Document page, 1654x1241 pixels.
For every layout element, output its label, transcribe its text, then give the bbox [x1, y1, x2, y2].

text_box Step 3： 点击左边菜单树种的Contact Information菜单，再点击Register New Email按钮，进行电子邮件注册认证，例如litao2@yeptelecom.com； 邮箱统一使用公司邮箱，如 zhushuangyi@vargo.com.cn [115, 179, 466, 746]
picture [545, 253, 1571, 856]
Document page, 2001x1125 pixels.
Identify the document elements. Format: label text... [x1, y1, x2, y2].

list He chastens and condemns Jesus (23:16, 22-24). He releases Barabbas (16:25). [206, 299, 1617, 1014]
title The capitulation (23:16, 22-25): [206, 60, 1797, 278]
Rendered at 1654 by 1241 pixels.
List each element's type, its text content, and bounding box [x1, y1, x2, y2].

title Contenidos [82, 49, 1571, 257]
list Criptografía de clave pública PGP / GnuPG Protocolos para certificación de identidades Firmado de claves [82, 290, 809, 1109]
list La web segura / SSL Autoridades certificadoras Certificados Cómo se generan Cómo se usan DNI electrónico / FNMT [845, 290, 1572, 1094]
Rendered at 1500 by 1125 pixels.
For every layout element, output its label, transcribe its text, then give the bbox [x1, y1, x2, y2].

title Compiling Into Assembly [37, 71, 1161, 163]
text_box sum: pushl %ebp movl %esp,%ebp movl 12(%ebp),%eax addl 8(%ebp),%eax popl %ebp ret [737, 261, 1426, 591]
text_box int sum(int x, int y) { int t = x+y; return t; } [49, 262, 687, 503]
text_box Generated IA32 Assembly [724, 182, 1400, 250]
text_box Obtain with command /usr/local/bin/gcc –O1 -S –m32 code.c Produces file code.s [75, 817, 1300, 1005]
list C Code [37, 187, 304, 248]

++++

▸ **WHAT IS BEING ASKED**
Output all of the entries above verbatim, line for line.

▸ **WORKED ANSWER**
Document page, 1654x1241 pixels.
For every layout element, output its label, transcribe its text, then give the bbox [x1, y1, x2, y2].

text_box Step 3： 点击左边菜单树种的Contact Information菜单，再点击Register New Email按钮，进行电子邮件注册认证，例如litao2@yeptelecom.com； 邮箱统一使用公司邮箱，如 zhushuangyi@vargo.com.cn [115, 179, 466, 746]
picture [545, 253, 1571, 856]
Document page, 2001x1125 pixels.
Identify the document elements. Format: label text... [x1, y1, x2, y2].

list He chastens and condemns Jesus (23:16, 22-24). He releases Barabbas (16:25). [206, 299, 1617, 1014]
title The capitulation (23:16, 22-25): [206, 60, 1797, 278]
Rendered at 1654 by 1241 pixels.
List each element's type, its text content, and bounding box [x1, y1, x2, y2].

title Contenidos [82, 49, 1571, 257]
list Criptografía de clave pública PGP / GnuPG Protocolos para certificación de identidades Firmado de claves [82, 290, 809, 1109]
list La web segura / SSL Autoridades certificadoras Certificados Cómo se generan Cómo se usan DNI electrónico / FNMT [845, 290, 1572, 1094]
Rendered at 1500 by 1125 pixels.
For every layout element, output its label, transcribe its text, then give the bbox [x1, y1, x2, y2].

title Compiling Into Assembly [37, 71, 1161, 163]
text_box sum: pushl %ebp movl %esp,%ebp movl 12(%ebp),%eax addl 8(%ebp),%eax popl %ebp ret [737, 261, 1426, 591]
text_box int sum(int x, int y) { int t = x+y; return t; } [49, 262, 687, 503]
text_box Generated IA32 Assembly [724, 182, 1400, 250]
text_box Obtain with command /usr/local/bin/gcc –O1 -S –m32 code.c Produces file code.s [75, 817, 1300, 1005]
list C Code [37, 187, 304, 248]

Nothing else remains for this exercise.